-- Opening Marker --

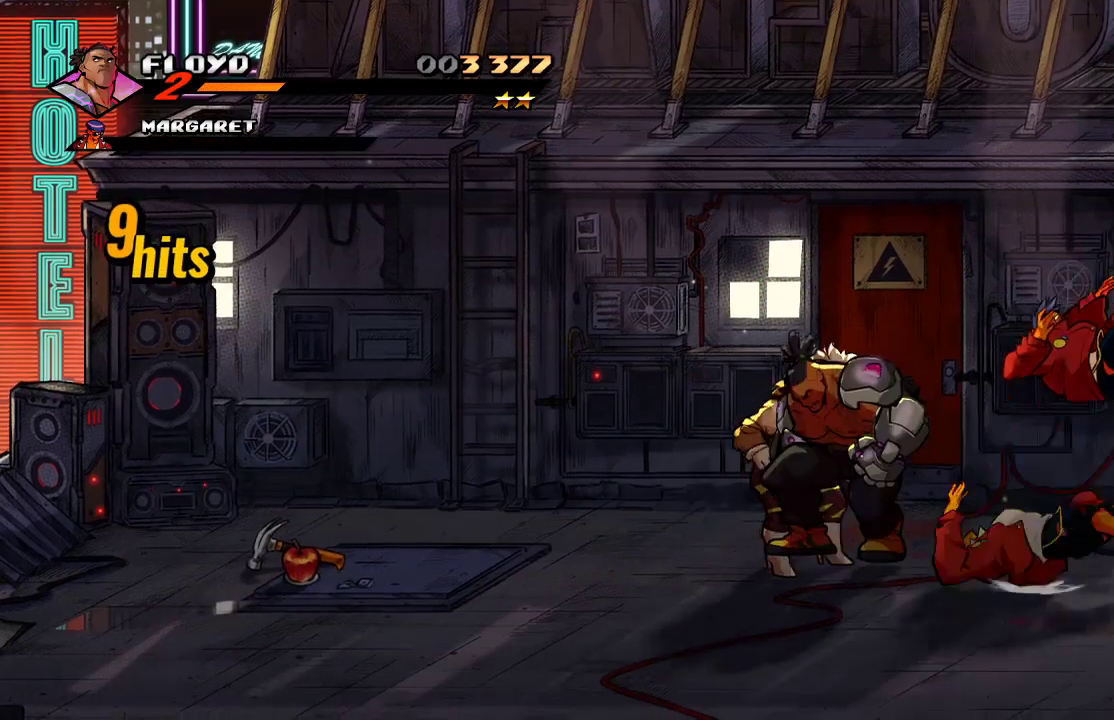
{"buttons": ["SQUARE"], "left_stick": "center", "right_stick": "center", "events": [[267, "TRIANGLE", "up"], [300, "TRIANGLE", "down"], [400, "SQUARE", "down"], [467, "TRIANGLE", "up"]]}
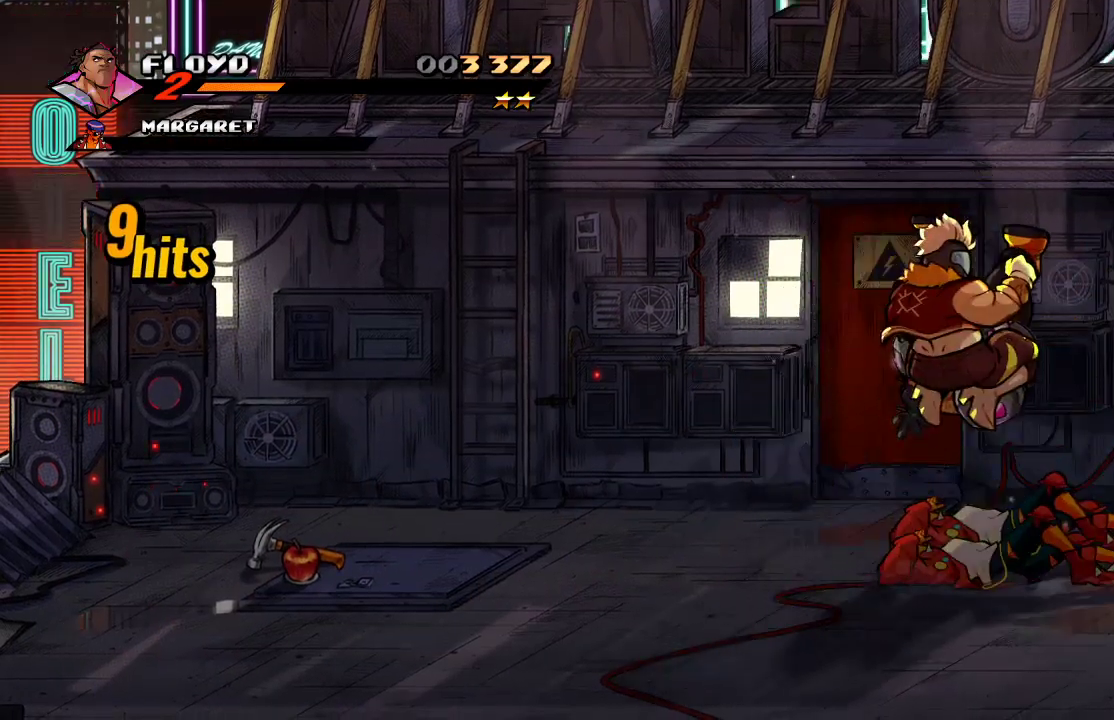
{"buttons": [], "left_stick": "center", "right_stick": "center", "events": [[67, "SQUARE", "up"], [133, "TRIANGLE", "down"], [200, "SQUARE", "down"], [233, "TRIANGLE", "up"], [300, "SQUARE", "up"]]}
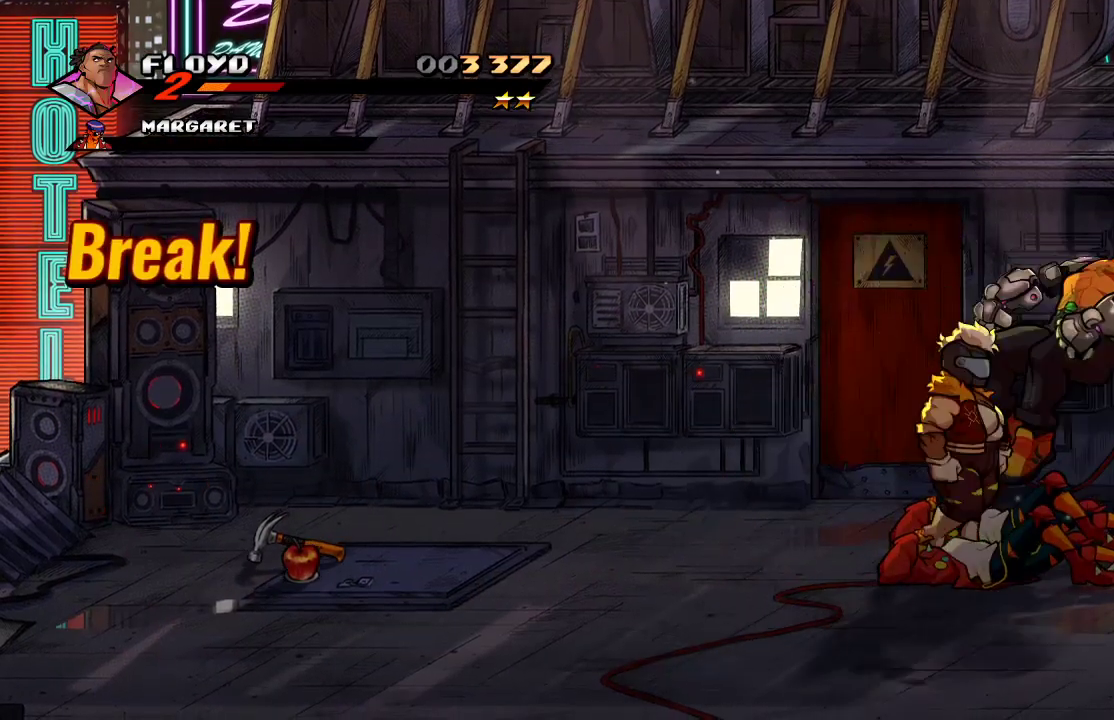
{"buttons": [], "left_stick": "left", "right_stick": "center", "events": [[33, "CROSS", "down"], [67, "left_stick", "left"], [100, "CROSS", "up"], [233, "CROSS", "down"], [267, "CROSS", "up"]]}
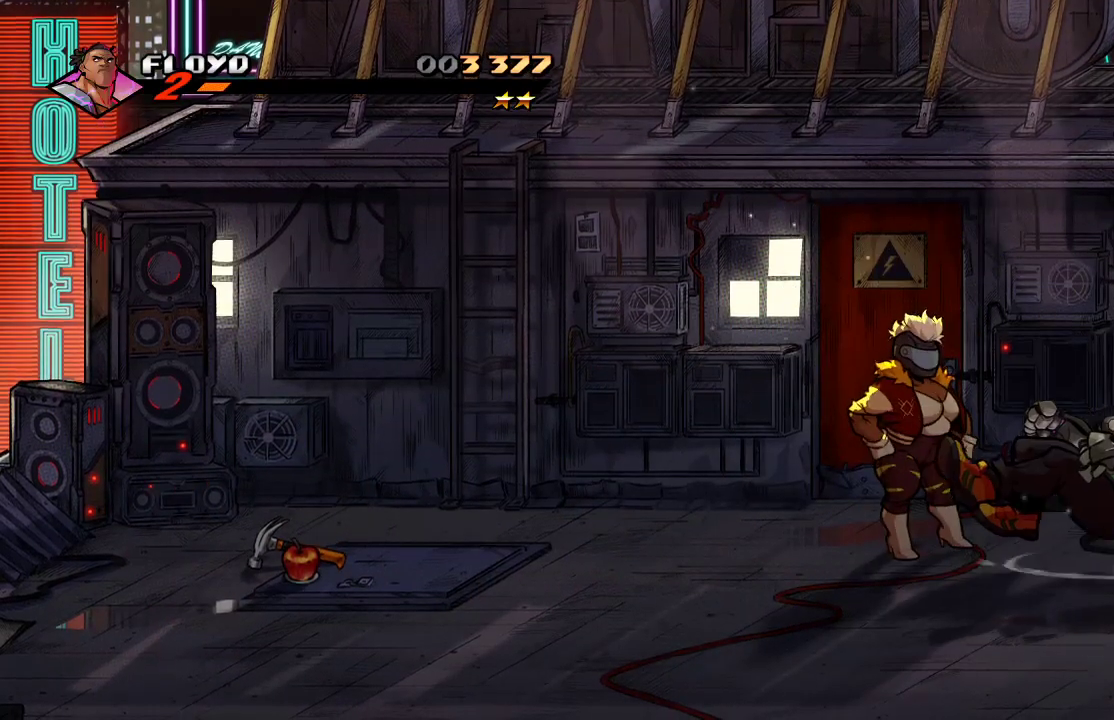
{"buttons": [], "left_stick": "left", "right_stick": "center", "events": [[33, "CROSS", "down"], [67, "CROSS", "up"], [133, "CROSS", "down"], [167, "CROSS", "up"], [200, "CROSS", "down"], [267, "CROSS", "up"], [333, "CROSS", "down"], [433, "CROSS", "up"]]}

-- Closing Marker --

:: WORK TO BE COMPLETED ::
The answer should consist of every line above, exact and free of images.

:: ANSWER SECTION ::
{"buttons": ["SQUARE"], "left_stick": "center", "right_stick": "center", "events": [[267, "TRIANGLE", "up"], [300, "TRIANGLE", "down"], [400, "SQUARE", "down"], [467, "TRIANGLE", "up"]]}
{"buttons": [], "left_stick": "center", "right_stick": "center", "events": [[67, "SQUARE", "up"], [133, "TRIANGLE", "down"], [200, "SQUARE", "down"], [233, "TRIANGLE", "up"], [300, "SQUARE", "up"]]}
{"buttons": [], "left_stick": "left", "right_stick": "center", "events": [[33, "CROSS", "down"], [67, "left_stick", "left"], [100, "CROSS", "up"], [233, "CROSS", "down"], [267, "CROSS", "up"]]}
{"buttons": [], "left_stick": "left", "right_stick": "center", "events": [[33, "CROSS", "down"], [67, "CROSS", "up"], [133, "CROSS", "down"], [167, "CROSS", "up"], [200, "CROSS", "down"], [267, "CROSS", "up"], [333, "CROSS", "down"], [433, "CROSS", "up"]]}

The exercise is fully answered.